Empathy is “the ability to understand and share the feelings of another.” It is recognizing someone’s fears, frustrations, and feelings and feeling with them. In other words, it is putting yourself in another’s shoes. Empathy is often confused with sympathy, but the distinction is important. Sympathy is when you have an emotional response to a person’s suffering, but you do not try to understand and feel their pain. With sympathy, you may feel sad for that person, but there is still a kind of detachment that is not present with empathy. Empathy is more of a skill rather than simply an emotional response, one that can be learned and improved upon over time. Those in healthcare can use empathetic understanding to provide the most effective, individualized care for each patient.
What does empathy look like in healthcare, and how can you ensure it is at the core of your practice?
Empathy in healthcare is identifying how a person really feels, seeing the situation through their eyes, and making an informed decision about the best treatment plan. Taking into account the uniqueness of each patient, and their individual needs and concerns ensures that you are able to provide them with the best possible solution. Understand the patients fears and frustrations in order to understand how best to help them. Keep in mind that how a person is really feeling is displayed just as much in a person’s nonverbal communication, body language, and demeanor as in what they say.
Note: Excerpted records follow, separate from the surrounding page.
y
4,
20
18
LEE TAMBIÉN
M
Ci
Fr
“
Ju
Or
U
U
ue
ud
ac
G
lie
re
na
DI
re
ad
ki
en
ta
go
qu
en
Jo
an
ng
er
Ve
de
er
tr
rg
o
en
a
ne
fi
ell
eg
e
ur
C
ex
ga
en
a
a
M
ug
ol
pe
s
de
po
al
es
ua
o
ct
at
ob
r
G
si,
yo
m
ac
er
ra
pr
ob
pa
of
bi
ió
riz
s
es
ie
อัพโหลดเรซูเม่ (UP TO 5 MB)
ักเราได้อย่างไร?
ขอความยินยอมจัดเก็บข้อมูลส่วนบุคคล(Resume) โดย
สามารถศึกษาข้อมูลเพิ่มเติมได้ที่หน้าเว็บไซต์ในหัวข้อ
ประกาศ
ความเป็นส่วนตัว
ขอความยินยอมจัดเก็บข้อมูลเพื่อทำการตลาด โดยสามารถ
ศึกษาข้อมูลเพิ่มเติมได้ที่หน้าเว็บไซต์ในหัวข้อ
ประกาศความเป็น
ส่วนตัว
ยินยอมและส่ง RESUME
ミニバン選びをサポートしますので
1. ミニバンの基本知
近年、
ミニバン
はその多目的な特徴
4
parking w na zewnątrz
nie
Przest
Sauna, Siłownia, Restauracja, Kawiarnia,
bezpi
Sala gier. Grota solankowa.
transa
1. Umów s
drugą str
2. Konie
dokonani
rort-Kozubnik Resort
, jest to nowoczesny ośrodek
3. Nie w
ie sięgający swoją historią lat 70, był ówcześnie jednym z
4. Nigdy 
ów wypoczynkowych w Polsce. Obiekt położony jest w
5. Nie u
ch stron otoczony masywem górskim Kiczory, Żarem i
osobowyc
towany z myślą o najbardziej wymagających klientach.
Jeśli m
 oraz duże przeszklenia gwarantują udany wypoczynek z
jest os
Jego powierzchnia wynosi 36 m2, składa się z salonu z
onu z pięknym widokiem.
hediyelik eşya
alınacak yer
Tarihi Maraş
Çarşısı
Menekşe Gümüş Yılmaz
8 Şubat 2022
Pay attention to more than just what they say to tune into how they are truly feeling. Empathy in healthcare requires attentive listening and being open to criticism and feedback. Have patients take an outpatient survey, and take how you made your patient feel seriously. It is true that people come to the doctor for a solution to the problem, but they also want to feel heard, listened to, and respected. The key, simply put, is to give the patient your whole attention.
Does an empathetic approach really improve patient outcome?
Studies confirm, yes! You can check out a few of them here. The numerous studies that explore how empathy affects healthcare attest to just how many people are recognizing its importance and relativity. How you make your patients feel does matter. Being treated by someone who has really taken the time to understand your situation improves your satisfaction with your care, and in turn can improve your attitude and motivation to commit to your health. Higher patient compliance and satisfaction is not the only upside of an empathetic approach to healthcare. The business side of this approach is just as rewarding. According to a survey conducted by Software Advice, 72% of patients used online reviews as a first step to seeking providers. 91% of patients reported to be “moderately likely” to choose one similarly qualified doctor over another based on positive reviews. Higher patient satisfaction leads to more positive reviews, which has a high potential for more patients. Additionally, research has shown that an increase in empathy shown by healthcare providers leads to a tangible increase in trust. Trust between patient and physician is a critical component of successful treatment. The tendency to detach can come easily for many in a field where you see suffering, and discomfort every day. Showing and feeling empathy day in and day out is not easy, but when the stress of poor health is met with empathy and understanding, the outcome is guaranteed to be better for both the patient and the healthcare provider.
Using Empathy Well
A final aspect of empathy to understand is that it does not look the same in every situation. It is important to recognize that since a large part of empathy is understanding how a person feels, there is no “one size fits all” response. For example, if someone feels vulnerability or shame, they will most likely not respond well to gentle compassion that can be mistaken for pity. In this situation, it may be more conducive to approach the situation with strength, positivity, and a sense of action. While people always need to be understood and listened to, not everyone needs that tenderness that is often associated with empathy. This is what makes empathy such a skill, the need to be so in tune with another person’s inner feelings. It is even more so about what they do not say, as what they say. True empathy utilizes emotional and nonverbal cues to achieve the most accurate understanding of a person’s feelings. While it takes practice, focus, and engagement, empathy is such a worthwhile trait to develop and make a part of every day practice.